Use fedml model deploy command to deploy the model. Use -n to indicate the model card name.

fedml model deploy -n hf_model

For more details, please read our documentation at https://doc.fedml.ai/deploy

Unlock AI x Blockchain: 20x cheaper than AWS, harvesting the idle time of decentralized consumer GPUs

Thanks to the memory reduction brought by ScaleLLM, deploying and running LLM such as LlaMA2-13B on a blockchain network becomes a reality. Now the intersection of AI and blockchain is not just a concept. It signifies a transformative approach to AI model deployment, where developers can seamlessly deploy AI models using a decentralized network of consumer GPUs. Next, we introduce the FEDML Nexus AI platform and see how it works with ScaleLLM to unlock AI x Blockchain.

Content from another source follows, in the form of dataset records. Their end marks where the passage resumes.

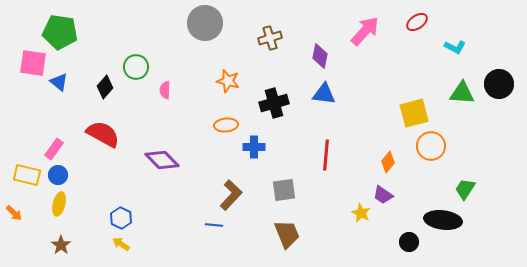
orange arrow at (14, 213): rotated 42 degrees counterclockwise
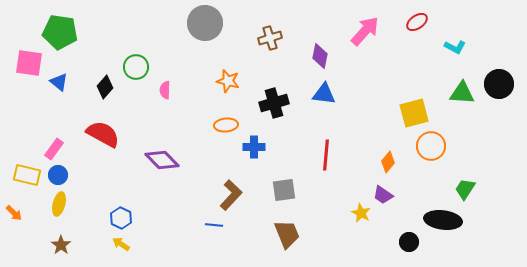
pink square at (33, 63): moved 4 px left
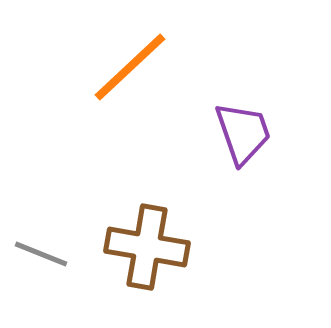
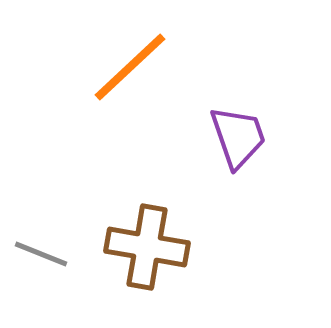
purple trapezoid: moved 5 px left, 4 px down
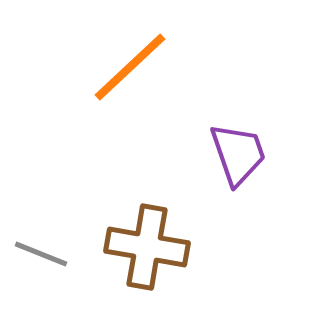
purple trapezoid: moved 17 px down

Figure: Scheduling a model deployment job into the decentralized GPU network

After installing the FEDML library (https://github.com/FedML-AI), an AI developer can initiate a model deployment by the operational workflow introduced in the previous section. Essentially, the underlying "fedml launch" command can schedule the job to run on a decentralized GPU network, thereby leveraging the computational power of numerous GPUs scattered across this network. The decentralized nature of this process significantly improves the efficiency and scalability of model deployment, enabling developers to tap into a vast, underutilized resource pool.

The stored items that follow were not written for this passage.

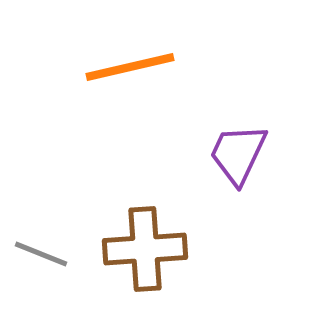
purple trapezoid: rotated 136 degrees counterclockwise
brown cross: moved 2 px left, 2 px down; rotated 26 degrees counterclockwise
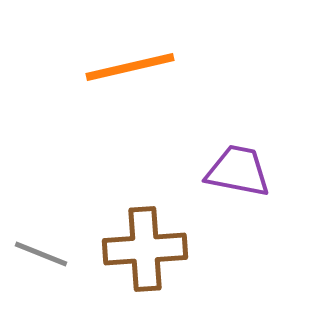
purple trapezoid: moved 17 px down; rotated 76 degrees clockwise
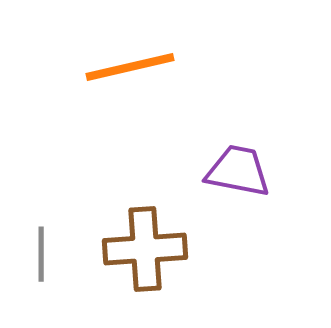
gray line: rotated 68 degrees clockwise
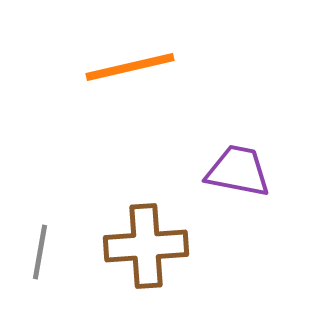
brown cross: moved 1 px right, 3 px up
gray line: moved 1 px left, 2 px up; rotated 10 degrees clockwise
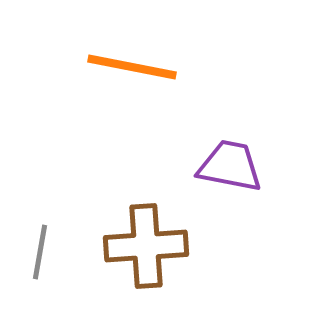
orange line: moved 2 px right; rotated 24 degrees clockwise
purple trapezoid: moved 8 px left, 5 px up
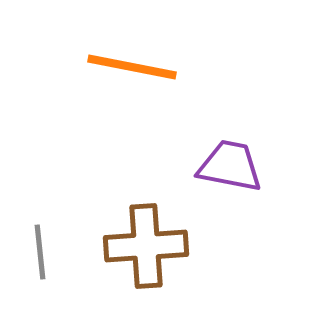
gray line: rotated 16 degrees counterclockwise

Figure: User in FEDML Nexus AI Platform received an AI job and gets rewarded

The above figure shows an example where a user in FEDML Nexus AI Platform received an AI job and got rewarded. Blockchain's decentralized nature aligns perfectly with the requisite infrastructure, ensuring a secure, reliable, and transparent operation. Contributors to the blockchain not only maintain the integrity of the network but also play a crucial role in facilitating the large-scale computational tasks required for AI model deployment.

Future Works

We would like to release more innovative algorithms to further accelerate the inference latency of LLM with over 13B parameters on low-end GPUs. Moreover, we would like to release FEDML's own compact and powerful LLMs for extreme long-context inference.